Writing better-performing loops in Caché ObjectScript

The topic of for/while loop performance in Caché ObjectScript came up in discussion recently, and I'd like to share some thoughts/best practices with the rest of the community. While this is a basic topic in itself, it's easy to overlook the performance implications of otherwise-reasonable approaches. In short, loops iterating over $ListBuild lists with $ListNext or over a local array with $Order are the fastest options.

As a motivating example, we will consider looping over the pieces of a comma-delimited string.

A natural way to write such a loop, in minimal code, is:

For i=1:1:$Length(string,",") {
	Set piece = $Piece(string,",",i)
	//Do something with piece...
}

This is straightforward, although many coding style guidelines might suggest:

Set n = $Length(string,",")
For i=1:1:n {
	Set piece = $Piece(string,",",i)
	//Do something with piece...
}

There isn't actually a performance difference between the two, since the end condition is not evaluated for each iteration. (I originally had this wrong - thanks to Mark for pointing out that it's just a style concern and not a performance issue.)

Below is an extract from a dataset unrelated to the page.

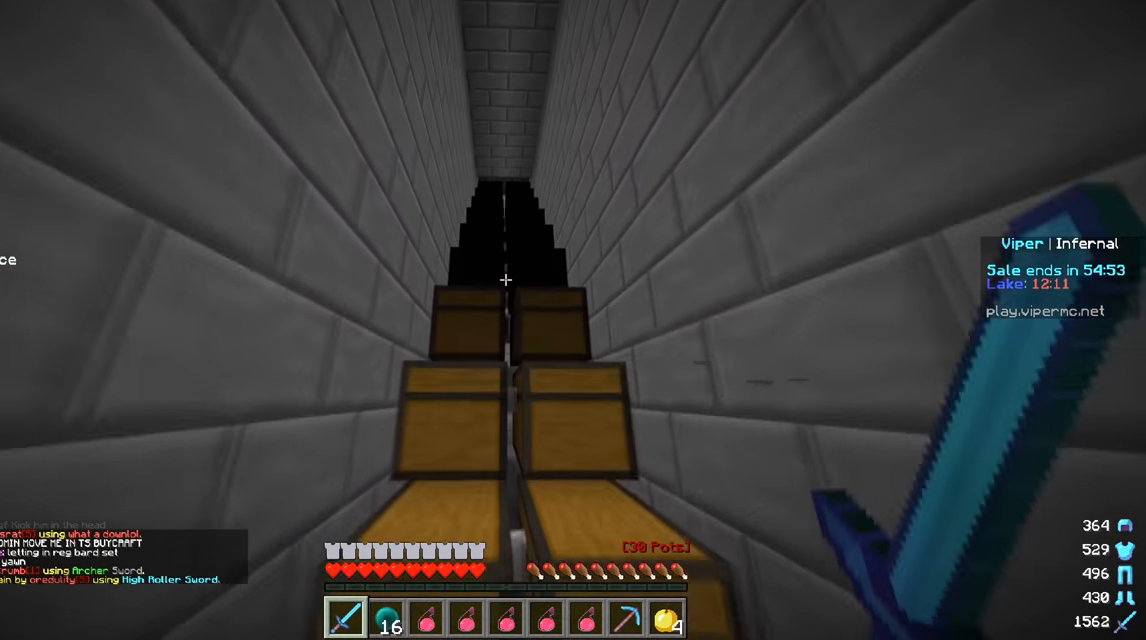
{"keys": [], "mouse": [], "events": [[117, "w", "up"], [200, "s", "down"], [350, "s", "up"]]}
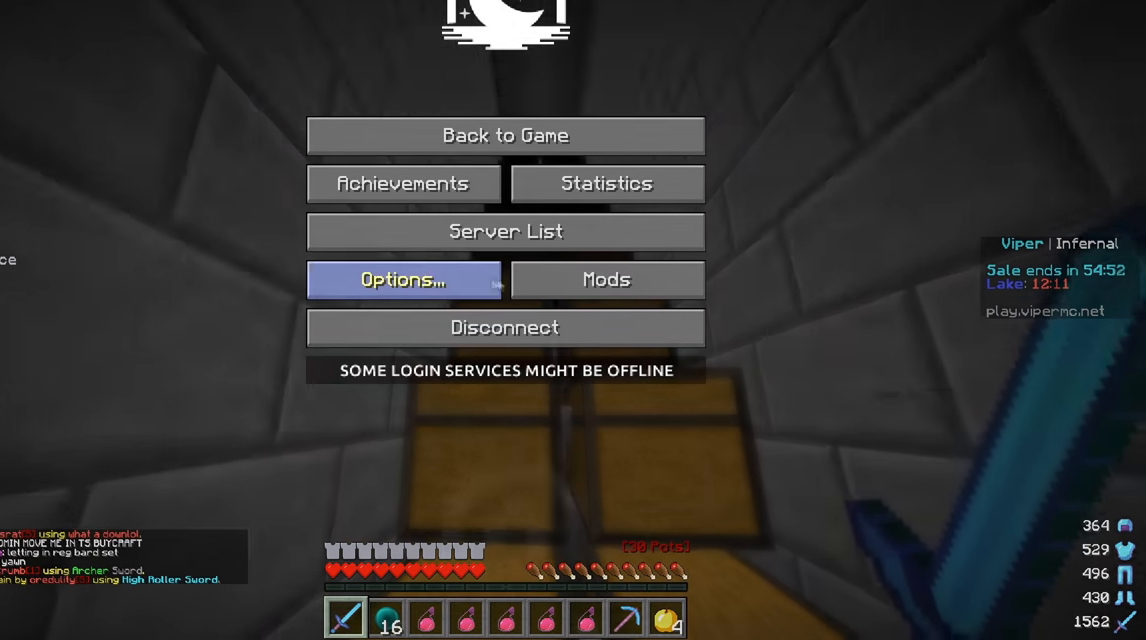
{"keys": [], "mouse": [], "events": []}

For the case of a delimited string, we can achieve better performance. As the string gets longer, $Piece(string,",",i) becomes more expensive: it must walk the string up to the end of the ith piece. This can be improved by using $ListBuild lists. For example, using $ListFromString, $ListLength, and $List:

Set list = $ListFromString(string,",")
Set n = $ListLength(list)
For i=1:1:n {
	Set piece = $List(list,i)
	//Do something with piece...
}

This will typically perform better than $Length/$Piece, particularly when the pieces are longer. In the $Length/$Piece approach, each of the n iterations scans the characters in the first i pieces. In the $ListFromString/$ListLength/$List approach, it now follows i pointers in the $ListBuild structure for each of the n iterations. We would expect this to perform better, and it does, but the execution time is still O(n2). Assuming that the loop will not change the list, we can do better - O(n) - by using $ListNext:

Set list = $ListFromString(string,",")
Set pointer = 0
While $ListNext(list,pointer,piece) {
	//Do something with piece...
}

Rather than following pointers through the list from the beginning to the ith piece each time like $List does, the variable “pointer” keeps track of the current position in the list. Therefore, instead of n(n+1)/2 total “follow the pointer” operations (i in each of the n iterations for $List), there are now just n of them (one in each iteration for $ListNext).

Finally, converting the string's pieces to array with integer subscripts may be a good option; in general, iterating over a local array with $Order may be slightly to significantly faster than $ListNext (depending on the length of the list elements). Of course, if you're starting out with a delimited string, it'll take a bit of work to convert it into an array. If you're iterating repeatedly, need to modify the parts of the list, or need to iterate backwards, this additional work would likely be worth it.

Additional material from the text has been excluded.